Woman with a Basket is one of three sketches in the Collection by Barcelona-born Julio González. The others are Landscape with Trees (1900-1906) and Seated Nude (1927-1928). All three are figurative works, and were acquired in 2001. This is a country scene sketched in pencil and water-colours in which González uses the iconic motif of a peasant girl, to which he later returned in a number of sculptures such as Small Profile of a Peasant Woman (1927) and a set based on La Montserrat, an archetypal humble mother figure who suffers the horror of war. Along with these three sketches the Banco de España Collection also includes a sculpture by Julio González called Long-stemmed Head (1932), one of his few works in bronze.

Eulàlia Valldosera: Abrazo y lucha II  (1997)Eulàlia Valldosera: Hug and Fight II (1997)

The second work featured is Hug and Fight II, in which Eulàlia Valldosera, winner of the National Award for Plastic Arts in 2002, creates one of her disturbing, blurry scenes alluding to the unseen violence that permeates everyday life. She uses two deliberately out-of-focus images of a man and a woman coming together and moving apart, making it impossible to be sure what the relationship is between them. This diptych evidences Valldosera's interest in light and in the human figure. The light on the two subjects in the photo seems to dematerialise them, creating a contradictory image open to different meanings that Beatriz Herráez describes as putting the spectator in the position of a voyeur witnessing an uncomfortable situation.

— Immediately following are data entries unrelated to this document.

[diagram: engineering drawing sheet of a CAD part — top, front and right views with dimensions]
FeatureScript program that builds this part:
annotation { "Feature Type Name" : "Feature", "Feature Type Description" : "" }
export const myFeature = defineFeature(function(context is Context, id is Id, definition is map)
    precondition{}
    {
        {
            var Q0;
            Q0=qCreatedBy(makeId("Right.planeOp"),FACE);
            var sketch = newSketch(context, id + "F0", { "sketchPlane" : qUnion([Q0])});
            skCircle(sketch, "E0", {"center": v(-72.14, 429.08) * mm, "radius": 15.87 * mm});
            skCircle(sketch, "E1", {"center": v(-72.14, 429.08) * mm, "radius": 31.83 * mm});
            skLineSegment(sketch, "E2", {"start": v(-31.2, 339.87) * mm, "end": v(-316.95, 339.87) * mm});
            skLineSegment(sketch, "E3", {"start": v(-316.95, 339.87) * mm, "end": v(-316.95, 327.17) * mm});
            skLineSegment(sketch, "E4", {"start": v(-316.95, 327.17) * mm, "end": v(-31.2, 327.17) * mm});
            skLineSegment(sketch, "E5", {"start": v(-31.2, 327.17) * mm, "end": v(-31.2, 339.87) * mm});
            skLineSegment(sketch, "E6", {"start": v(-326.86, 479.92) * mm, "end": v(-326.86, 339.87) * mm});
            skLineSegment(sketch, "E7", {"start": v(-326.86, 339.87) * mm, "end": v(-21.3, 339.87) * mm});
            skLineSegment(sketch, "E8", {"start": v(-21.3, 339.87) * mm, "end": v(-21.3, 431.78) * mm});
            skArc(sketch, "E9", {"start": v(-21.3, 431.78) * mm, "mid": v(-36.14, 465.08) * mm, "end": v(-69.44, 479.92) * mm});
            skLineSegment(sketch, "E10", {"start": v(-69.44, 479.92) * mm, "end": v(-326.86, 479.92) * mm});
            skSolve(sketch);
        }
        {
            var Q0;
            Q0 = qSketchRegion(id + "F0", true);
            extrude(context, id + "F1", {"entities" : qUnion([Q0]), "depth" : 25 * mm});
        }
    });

The work highlights two important features of Valldosera's work: her concept of the (female) body as a symbolic construct which has been subjected to multiple forms of control and oppression throughout history; and her desire to establish an open dialogue with the spectator, to whom she often appeals directly.

Blanca Muñoz: Rama (2001)Blanca Muñoz: Branch (2001)

The third and final work selected is Branch by Blanca Muñoz. This sculpture is a paradigmatic example of the quest for weightlessness that characterises her work. It is marked by a constant search for balance between light and shadow, fullness and emptiness, movement and stillness. It stands three metres high and is made of stainless steel. Beatriz Espejo describes it as forming part of an exploration of fractals: mathematical models that describe and study objects and phenomena frequently found in nature that cannot be explained by classical theories. Muñoz’s investigation has led her to work with many branched forms as she delves further into her career-long dialogue with science, and more specifically with cosmological theories. This is one of her first works to allude to botany, which has become a core theme in her more recent output.